• [To do]
In the copy, keep the lines from the first line of the material below through the line containing "A Balance Sheet is" exactly as they are, and include no pictures.

(Source material Opens)

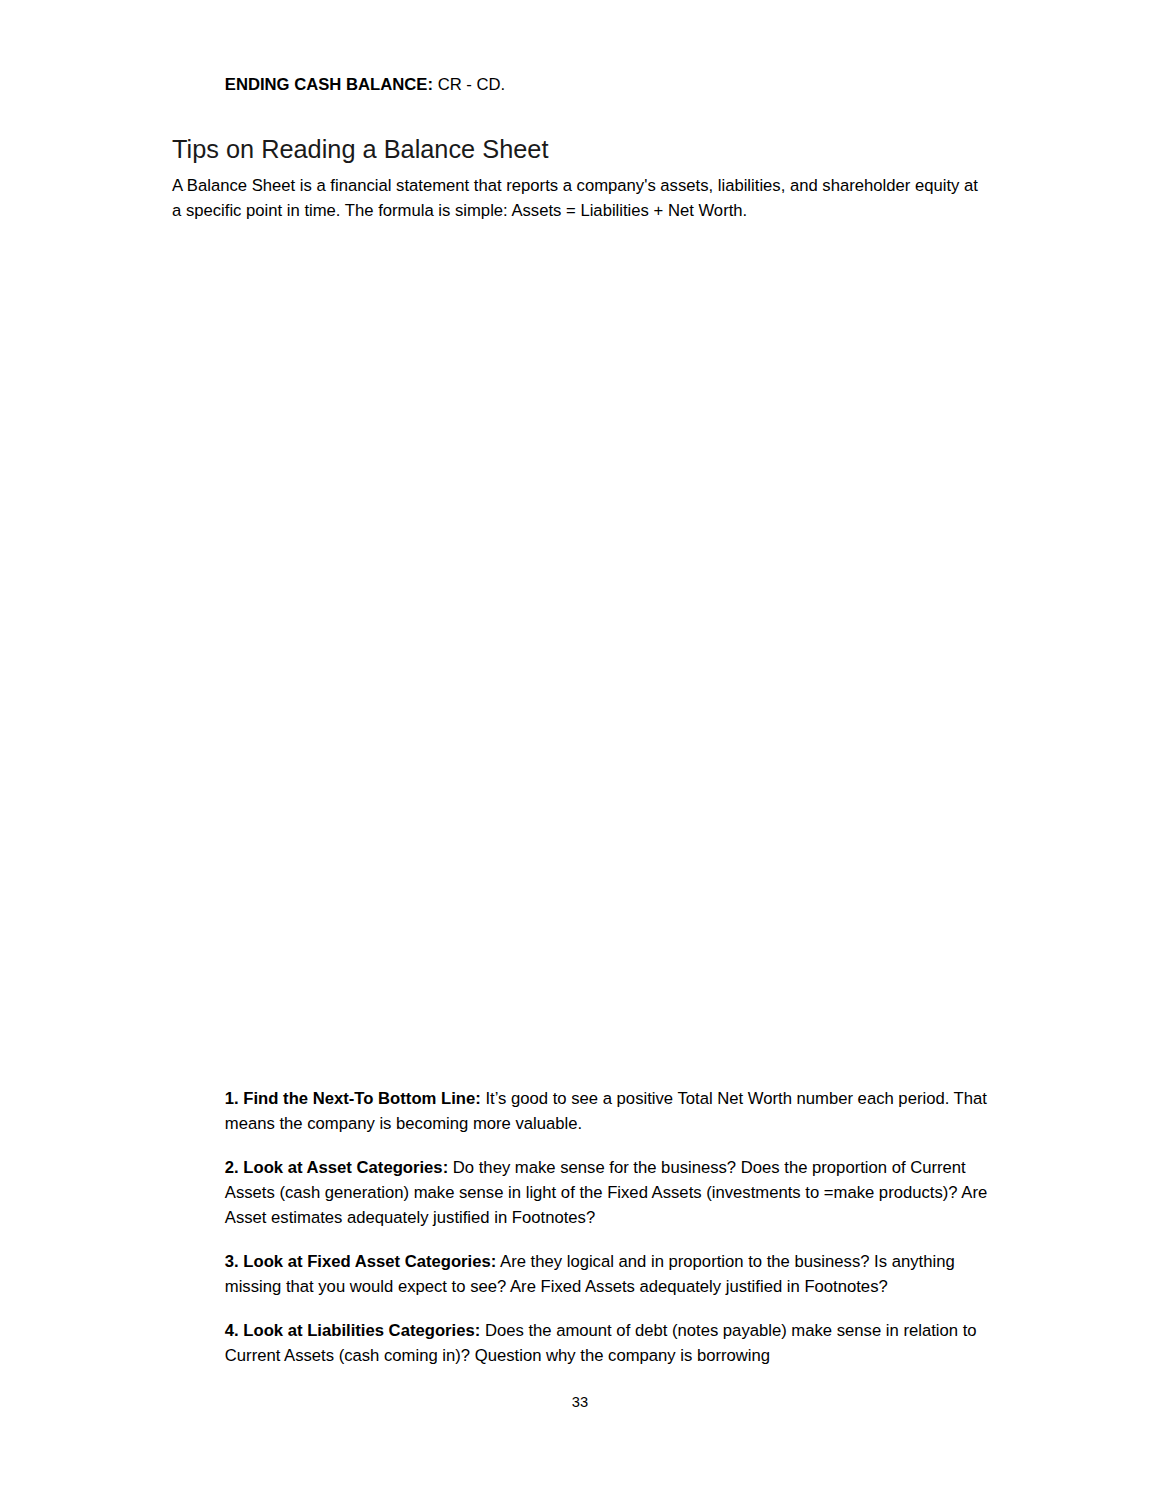ENDING CASH BALANCE: CR - CD.
Tips on Reading a Balance Sheet
A Balance Sheet is a financial statement that reports a company's assets, liabilities, and shareholder equity at a specific point in time. The formula is simple: Assets = Liabilities + Net Worth.
1. Find the Next-To Bottom Line: It’s good to see a positive Total Net Worth number each period. That means the company is becoming more valuable.
2. Look at Asset Categories: Do they make sense for the business? Does the proportion of Current Assets (cash generation) make sense in light of the Fixed Assets (investments to =make products)? Are Asset estimates adequately justified in Footnotes?
3. Look at Fixed Asset Categories: Are they logical and in proportion to the business? Is anything missing that you would expect to see? Are Fixed Assets adequately justified in Footnotes?
4. Look at Liabilities Categories: Does the amount of debt (notes payable) make sense in relation to Current Assets (cash coming in)? Question why the company is borrowing
33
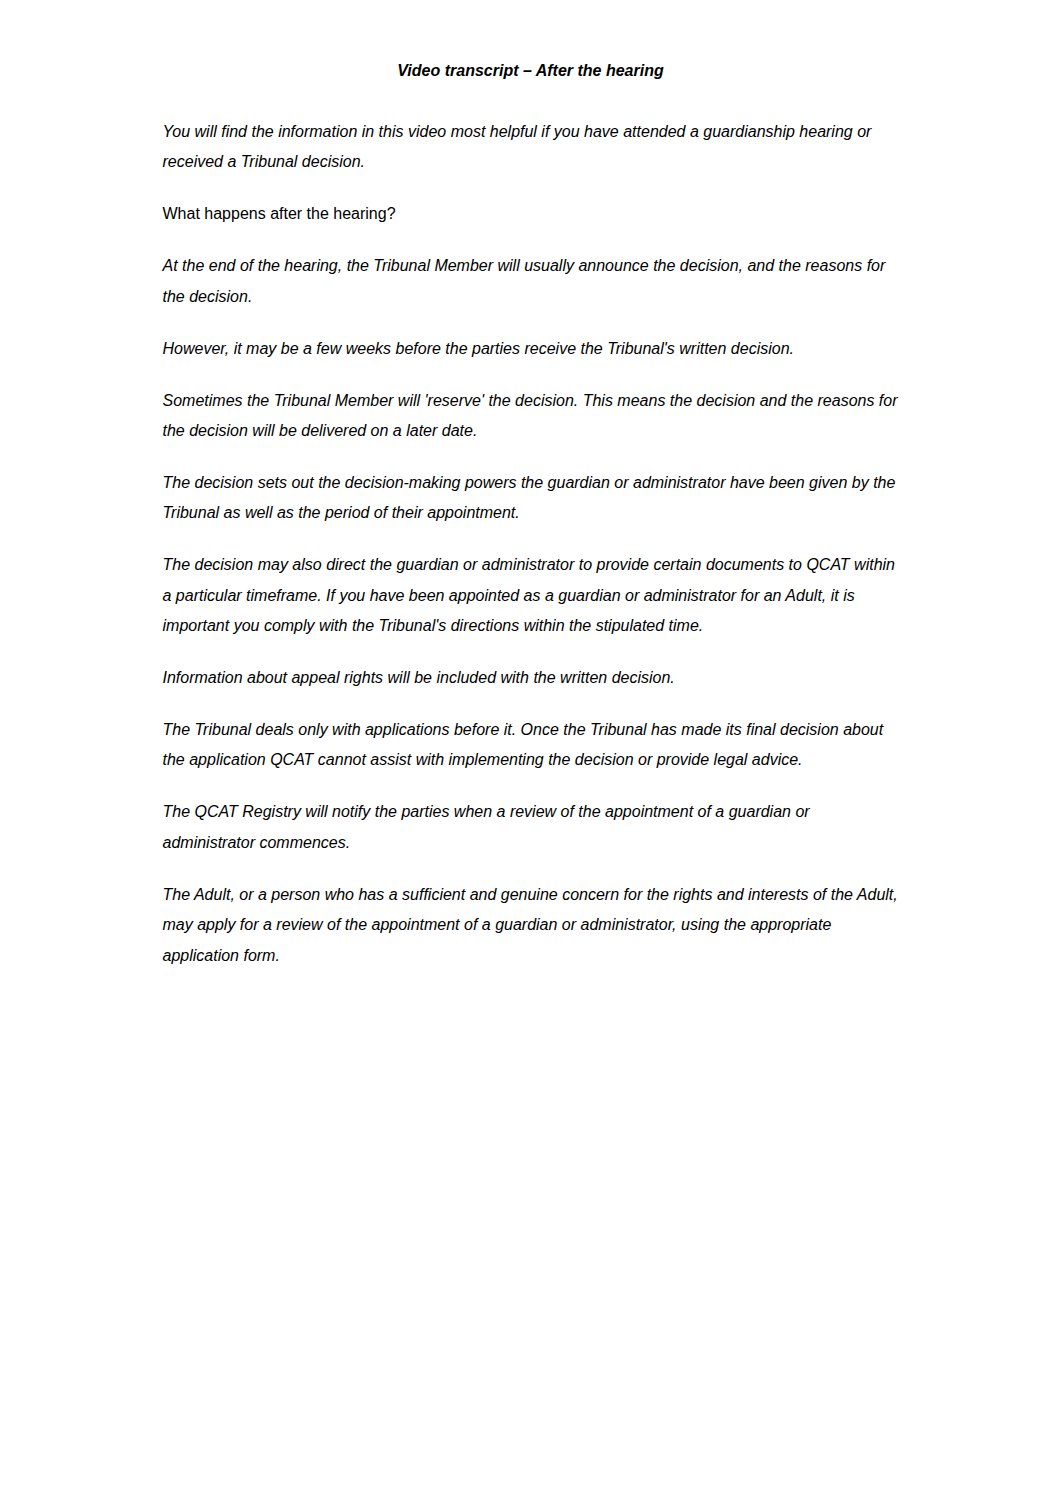Video transcript – After the hearing
You will find the information in this video most helpful if you have attended a guardianship hearing or received a Tribunal decision.
What happens after the hearing?
At the end of the hearing, the Tribunal Member will usually announce the decision, and the reasons for the decision.
However, it may be a few weeks before the parties receive the Tribunal's written decision.
Sometimes the Tribunal Member will 'reserve' the decision. This means the decision and the reasons for the decision will be delivered on a later date.
The decision sets out the decision-making powers the guardian or administrator have been given by the Tribunal as well as the period of their appointment.
The decision may also direct the guardian or administrator to provide certain documents to QCAT within a particular timeframe. If you have been appointed as a guardian or administrator for an Adult, it is important you comply with the Tribunal's directions within the stipulated time.
Information about appeal rights will be included with the written decision.
The Tribunal deals only with applications before it. Once the Tribunal has made its final decision about the application QCAT cannot assist with implementing the decision or provide legal advice.
The QCAT Registry will notify the parties when a review of the appointment of a guardian or administrator commences.
The Adult, or a person who has a sufficient and genuine concern for the rights and interests of the Adult, may apply for a review of the appointment of a guardian or administrator, using the appropriate application form.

(Source material Closes)

• [Answer area]
ENDING CASH BALANCE: CR - CD.
Tips on Reading a Balance Sheet
A Balance Sheet is a financial statement that reports a company's assets, liabilities, and shareholder equity at a specific point in time. The formula is simple: Assets = Liabilities + Net Worth.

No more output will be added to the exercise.